Das Bewusstsein für ebenbürtige Menschenrechte von Behinderten ist in der Geschichte der Bundesrepublik Deutschland keinesfalls selbstverständlich, dies wird am langjährigen Kampf um die Aufhebung des NS-Gesetzes zur „Verhinderung erbkranken Nachwuchses“ und der Anerkennung und Entschädigung der Überlebenden der NS-Eugenik deutlich. Der Erziehungswissenschaftler Prof. Dr. Manfred Kappeler konstatiert hierzu: „Der Umgang mit den Opfern spiegelt die Haltung zu den Verbrechen der Täter.“ (2) Die Fraktion Bündnis 90/Die Grünen und andere außerparlamentarischen Gruppen mussten jahrelangen beharrlichen Druck ausüben (3), bis das NS-Erbgesundheitsgesetz endlich für nichtig erklärt wurde. (4)

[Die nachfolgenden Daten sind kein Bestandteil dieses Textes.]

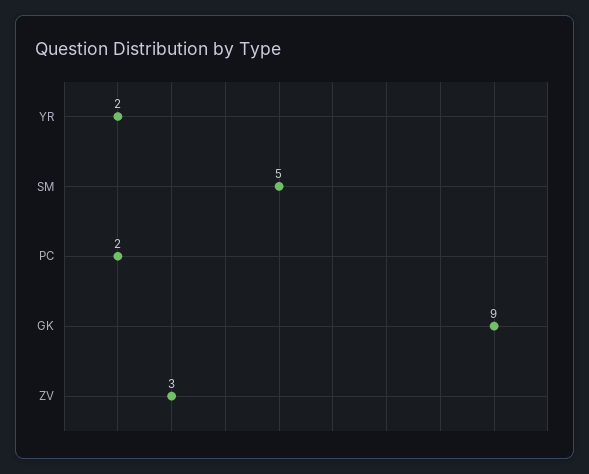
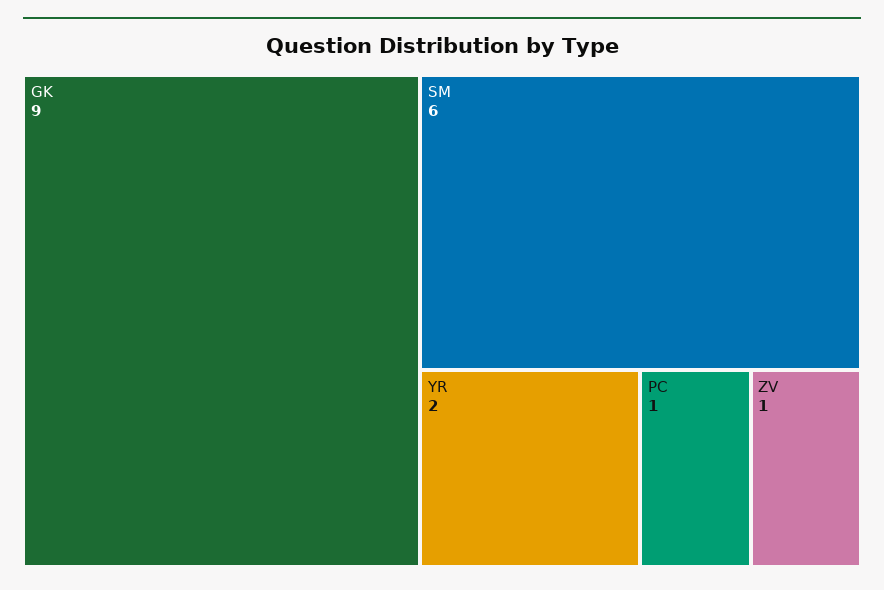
SM: 5 -> 6
PC: 2 -> 1
ZV: 3 -> 1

Das NS-Erbgesundheitsgesetz und der lange Weg zur Rehabilitation

Eine Auswahl der Stationen auf dem Weg zur Gesetzesänderung zeigt, wie schwierig der Bewusstseinswandel zu erreichen war:

„Im Jahre 1974 setzte der Deutsche Bundestag das Gesetz zur Verhütung erbkranken Nachwuchses mit dem Fünften Gesetz zur Reform des Strafrechts vom 18. Juni 1974 außer Kraft, soweit es als Bundesrecht fortgalt. Es wurde ausdrücklich nicht aufgehoben. Damit war es aber weiterhin rechtlich existent. Denn das Inkrafttreten und Außerkrafttreten eines verkündeten Gesetzes ist Teil der normativen Regelung, nicht des Gesetzgebungsverfahrens. Obwohl ein Gesetz außer Kraft getreten ist, existiert es noch: es entfaltet nur keine Wirksamkeit mehr. Die rechtliche Situation ist mit der vergleichbar, die bei der Verkündung beim Inkrafttreten von Gesetzen gilt.
[...]
Am 25. August 1998 schließlich verabschiedete der Deutsche Bundestag das Gesetz zur Aufhebung nationalsozialistischer Unrechtsurteile in der Strafrechtspflege und von Sterilisationsentscheidungen der ehemaligen Erbgesundheitsgerichte. Die eine Unfruchtbarmachung anordnenden und auch rechtskräftigen Beschlüsse, die von den Gerichten aufgrund des Gesetzes zur Verhütung erbkranken Nachwuchses erlassen worden waren, wurden aufgehoben. Das Gesetz selbst blieb außer Kraft gesetzt, es wurde nicht aufgehoben.
(5) [...]
Der Sechzehnte Deutsche Bundestag ist schließlich, wenn auch sehr spät, seiner Verantwortung gerecht geworden. In seiner 100. Sitzung am 24. Mai 2007 hat er ausdrücklich ausgeführt, dass das Gesetz zur Verhütung erbkranken Nachwuchses niemals Bestandteil der materiellen Rechtsordnung der Bundesrepublik Deutschland geworden ist. Der Bundestag stellte ausdrücklich fest, dass das Gesetz in der Bundesrepublik Deutschland nie gegolten hat. Damit wurde der von ihm selbst gesetzte Rechtsschein beseitigt und die Auffassung der Rechtsprechung widerlegt.“
[...]
Somit hat der Deutsche Bundestag bekräftigt, dass die Opfer der Zwangssterilisierungsmaßnahmen aus rassischen Gründen verfolgt wurden und damit Verfolgte im Sinne des Bundesentschädigungsgesetzes sind. Opfer sind deshalb ausdrücklich als solche anzuerkennen und entsprechend zu entschädigen.“ (6)

Hier wird deutlich, wie mühsam und langwierig der Weg für Überlebende des NS-Terrorregimes war. Das Unrecht, das ehemalige behinderte Heimkinder 1949-1975 erlebt haben, geschah jedoch in einer Demokratie – nur waren die Kinder dennoch entrechtet.